Military parades should honour the folk who have served, not the hardware and troops that a country keeps in reserve.
This is another one of those issues that I can’t bring myself to care about. It seems like much ado about nothing. If this is a troll job by Trump, it is a masterful job. This kinda puts some of the issues that I get deranged over into perspective. Maybe we all need to lighten up. We’re talking about a parade.
PS: Am I the only one that grew up going to parades where the local ROTC kids and the local National Guard unit marched down the street behind a bunch of cannons and APC’s?
I think it’s better utilized on a battlefield than in a parade.
That being said, I can easily make an exception for vintage and/or decommissioned hardware. I’d have little quarrel with a VFW branch parading with a mobile gun that its members had actually used in battle, nor do I have a quarrel with ceremonial fly-overs.
I do have a problem with soviet-style displays of military bluster.

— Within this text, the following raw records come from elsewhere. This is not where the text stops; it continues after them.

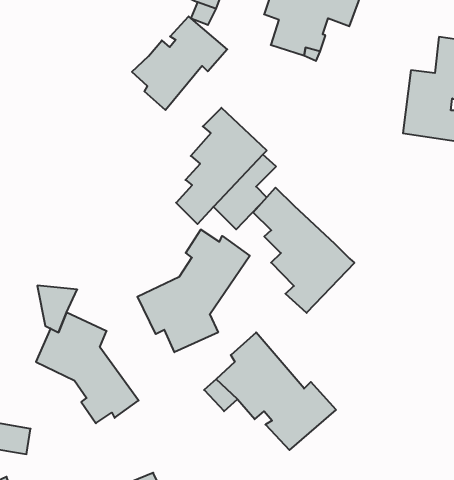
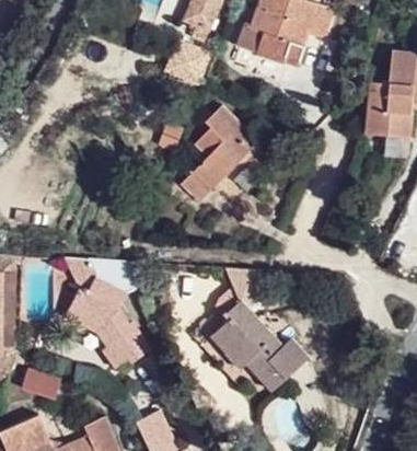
building: [132,16,227,110] -> none
building: [253,188,354,313] -> none
building: [137,229,250,352] -> none

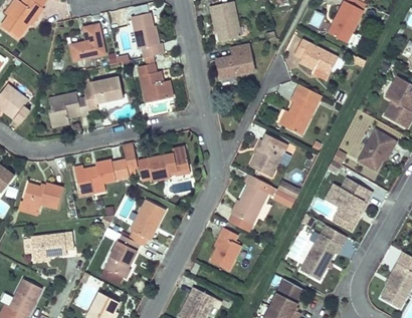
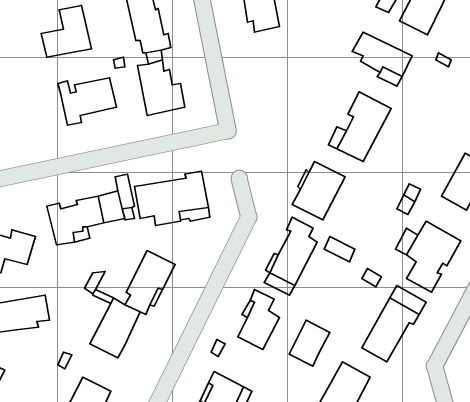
building: [217,42,255,77] -> none
building: [48,91,88,125] -> none
building: none -> [289,320,330,366]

One often wonders if the Soviet fondness for mobile nuclear missile launchers was merely for their propaganda value during parades.
And, in Canada, less conceivable.
I saw them, too, growing up, and it was a highlight of my year. I once got to sit inside a Styker after the parade and the soldiers explained what camoflauge was and how it worked and how to put on camo paint.

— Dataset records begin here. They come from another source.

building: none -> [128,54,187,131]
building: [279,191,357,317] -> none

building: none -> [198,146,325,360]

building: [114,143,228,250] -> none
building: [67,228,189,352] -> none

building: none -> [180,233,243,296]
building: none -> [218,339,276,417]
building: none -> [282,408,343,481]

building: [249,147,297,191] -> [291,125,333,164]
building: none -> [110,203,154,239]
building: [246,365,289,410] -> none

Parades are not just for our adversaries, they are for us, too. Too few Americans know what the American military looks like. They don’t know the uniforms, they don’t know the equipment. All they know is the videogames -at best. We should do parades like this more often just so that the American people know what they have and can appreciate it. In fact, I think they should do more than the parade -they should, like the units when I was a kid -do an open house afterwards. Park an M1 on the National Mall and have someone explain to the tourists what it is, how it works, and who the crew is. Nothing classified, just “the gun is a smoothbore, which means that the shell doesn’t spin when it leaves -so to improve accuracy we put fins on the shell” kind of stuff.
File it into the training budget, or the public outreach budget, or the education budget.

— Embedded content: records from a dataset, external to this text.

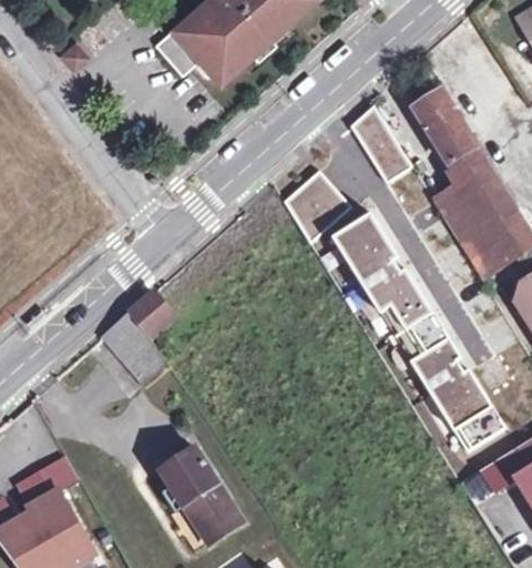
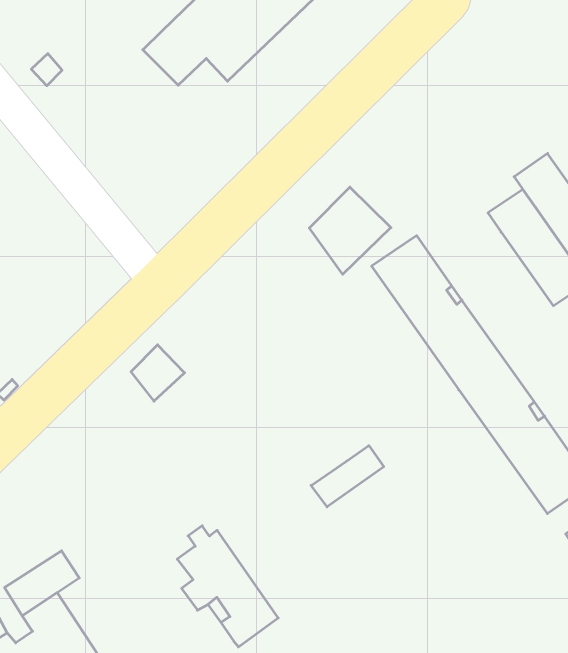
building: [419,90,480,162] -> none
building: [351,105,412,183] -> none
building: [105,314,168,388] -> none
building: none -> [311,446,384,507]

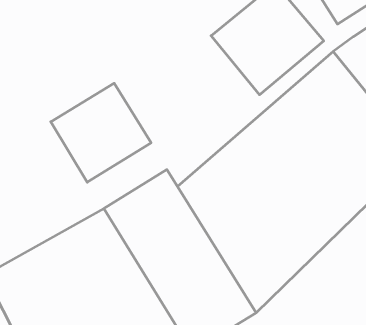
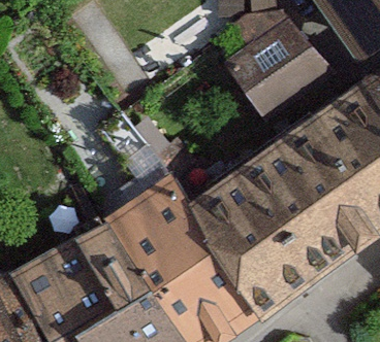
building: [51,83,151,182] -> none

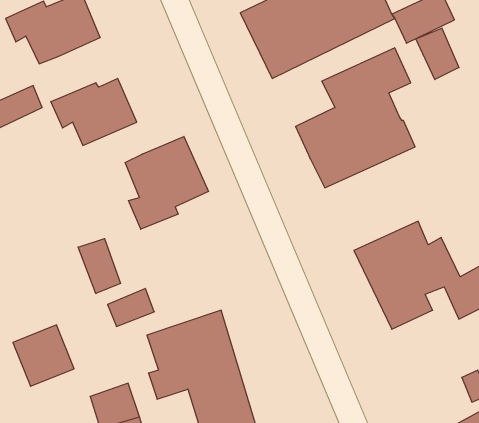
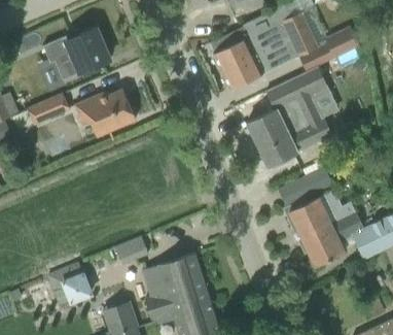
building: [416,28,459,80] -> none
building: [125,136,208,229] -> none
building: none -> [278,167,331,207]
building: [78,239,120,294] -> none

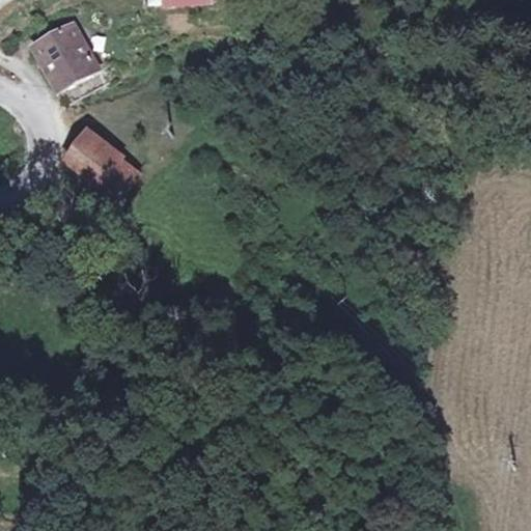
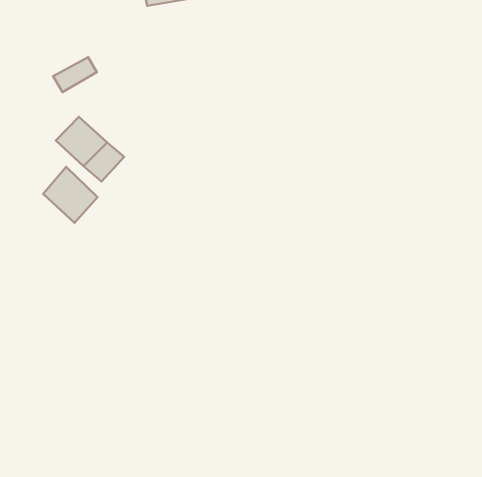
building: [34,21,96,83] -> none
building: none -> [43,167,98,223]

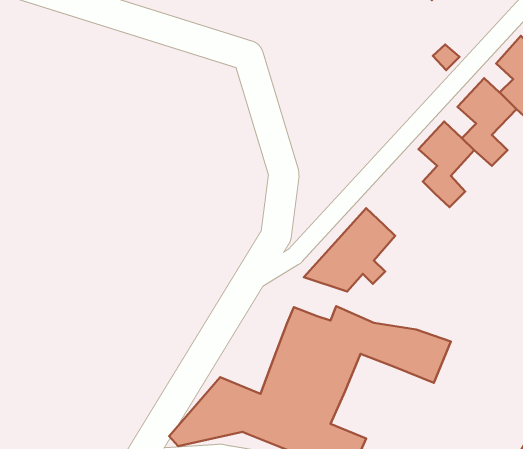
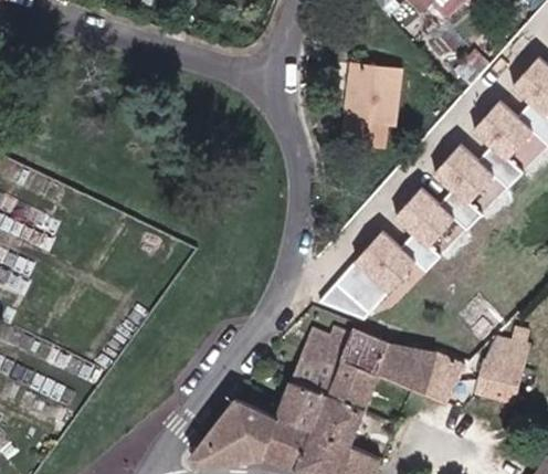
building: none -> [340,61,397,123]
building: none -> [397,188,452,271]
building: none -> [478,336,528,401]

The really good stuff is kept pretty far from anywhere you’d want to have a parade. Almost all the tanks, artillery, and fighter aircraft are based in Alberta, Manitoba, and New Brunswick (where they have lots and lots and lots of territory to play around).
Just think of it as taking a Trumpian Rorschach test.
We need to keep ours closer to the big cities.
This is a great idea. How about we do this instead of the parade? More effective communication, less political, no bad optics, and cheaper overall at a time when the DOD budget has been hurting.
“If France can do it, why can’t we?”
Here are some possible answers:
You guys must be a lot of fun to be with on Veterans Day…
Such a parade should only be held in enemy-held sanctuary cities, along the de-fence-less and de-wall-less southern border, or in the nation’s murder capitals. (I may or may not be joking.)